____ Information given
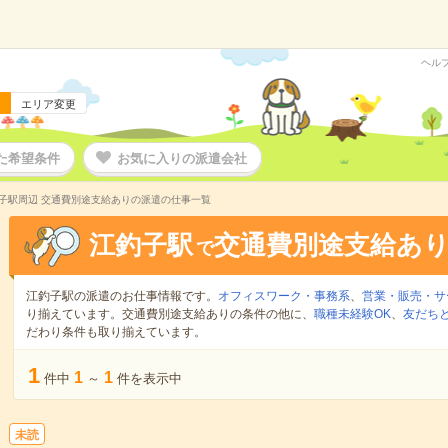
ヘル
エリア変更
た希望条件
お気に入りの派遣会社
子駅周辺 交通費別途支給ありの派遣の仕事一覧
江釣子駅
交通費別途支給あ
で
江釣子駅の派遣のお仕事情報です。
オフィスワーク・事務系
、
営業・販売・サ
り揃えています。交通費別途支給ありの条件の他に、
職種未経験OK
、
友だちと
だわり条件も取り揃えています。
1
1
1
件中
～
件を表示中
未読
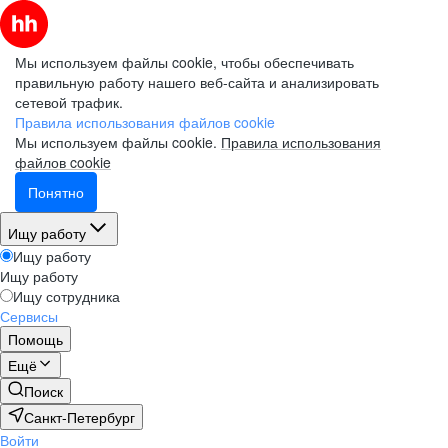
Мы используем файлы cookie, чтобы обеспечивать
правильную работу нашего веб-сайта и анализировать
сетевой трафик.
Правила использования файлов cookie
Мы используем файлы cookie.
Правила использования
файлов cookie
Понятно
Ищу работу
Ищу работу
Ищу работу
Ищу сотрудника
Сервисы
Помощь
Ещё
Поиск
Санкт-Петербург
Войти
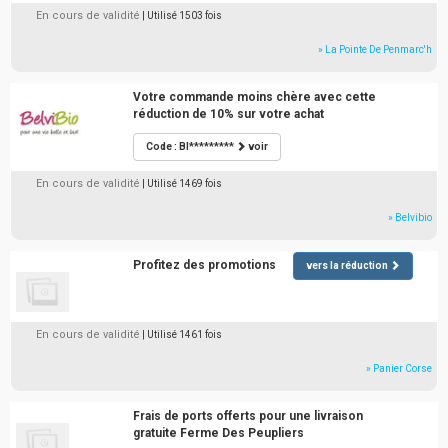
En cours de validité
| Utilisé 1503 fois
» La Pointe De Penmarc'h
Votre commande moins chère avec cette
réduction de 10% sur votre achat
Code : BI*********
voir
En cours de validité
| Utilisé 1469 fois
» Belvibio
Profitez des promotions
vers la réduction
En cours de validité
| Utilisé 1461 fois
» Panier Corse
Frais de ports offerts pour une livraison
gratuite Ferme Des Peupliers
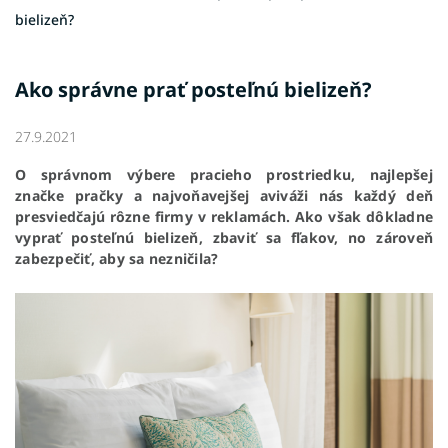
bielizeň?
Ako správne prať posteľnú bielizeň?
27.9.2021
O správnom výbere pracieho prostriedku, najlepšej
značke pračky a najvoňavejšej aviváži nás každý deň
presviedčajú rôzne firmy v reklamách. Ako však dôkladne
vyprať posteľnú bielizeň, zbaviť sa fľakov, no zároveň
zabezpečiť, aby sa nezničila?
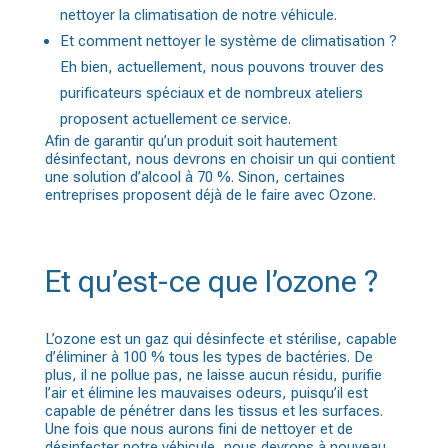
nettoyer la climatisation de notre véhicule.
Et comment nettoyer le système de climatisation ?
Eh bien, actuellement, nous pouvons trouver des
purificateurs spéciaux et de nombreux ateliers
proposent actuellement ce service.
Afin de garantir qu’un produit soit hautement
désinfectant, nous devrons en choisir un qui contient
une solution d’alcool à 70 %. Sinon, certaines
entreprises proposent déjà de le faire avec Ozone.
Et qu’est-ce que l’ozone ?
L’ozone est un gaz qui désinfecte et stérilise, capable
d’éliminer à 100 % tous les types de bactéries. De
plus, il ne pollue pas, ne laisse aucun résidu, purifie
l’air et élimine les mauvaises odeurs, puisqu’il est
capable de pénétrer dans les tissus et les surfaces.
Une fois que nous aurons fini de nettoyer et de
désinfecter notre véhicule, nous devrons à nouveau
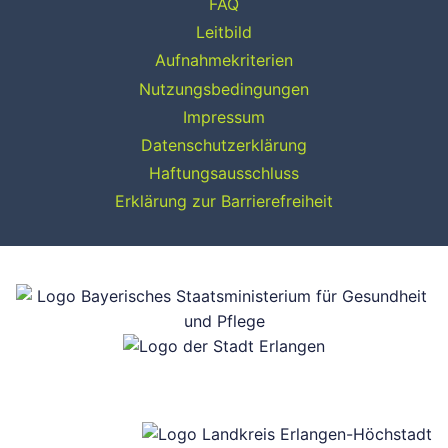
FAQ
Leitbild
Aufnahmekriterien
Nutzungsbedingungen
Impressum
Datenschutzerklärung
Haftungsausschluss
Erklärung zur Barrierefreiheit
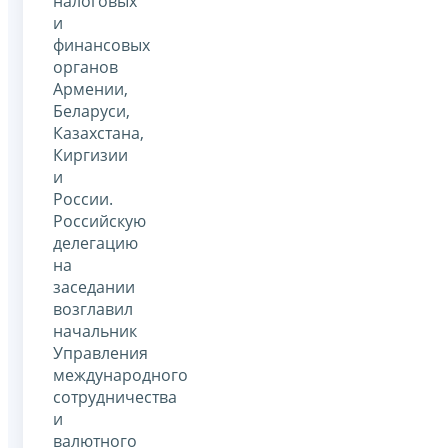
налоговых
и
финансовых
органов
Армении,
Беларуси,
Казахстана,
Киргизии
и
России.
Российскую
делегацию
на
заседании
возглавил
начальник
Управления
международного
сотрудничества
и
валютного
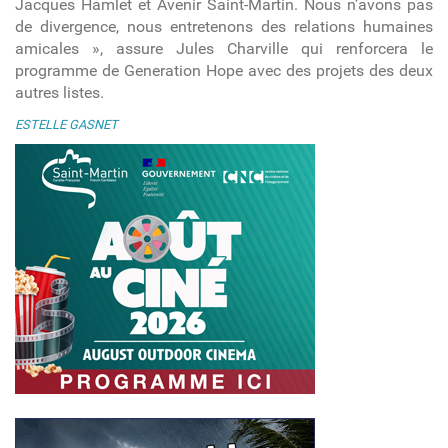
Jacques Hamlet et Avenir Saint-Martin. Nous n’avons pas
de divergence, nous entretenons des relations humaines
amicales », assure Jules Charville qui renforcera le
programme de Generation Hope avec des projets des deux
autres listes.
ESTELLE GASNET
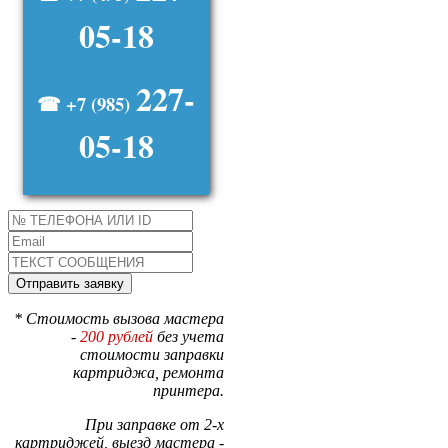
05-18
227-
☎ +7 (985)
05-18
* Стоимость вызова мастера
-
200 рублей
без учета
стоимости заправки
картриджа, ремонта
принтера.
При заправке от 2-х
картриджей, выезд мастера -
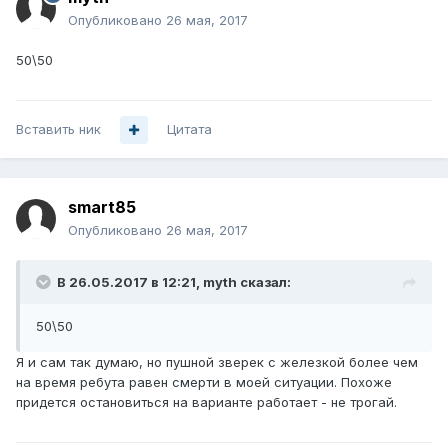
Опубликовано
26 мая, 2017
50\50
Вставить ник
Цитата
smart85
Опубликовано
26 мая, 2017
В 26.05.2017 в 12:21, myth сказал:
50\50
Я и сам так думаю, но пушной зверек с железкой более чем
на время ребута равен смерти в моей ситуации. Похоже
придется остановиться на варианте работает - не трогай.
________
Work order ->
Within the material above, how many lines include the string "capable"? Give only the number.

Expected answer ->
2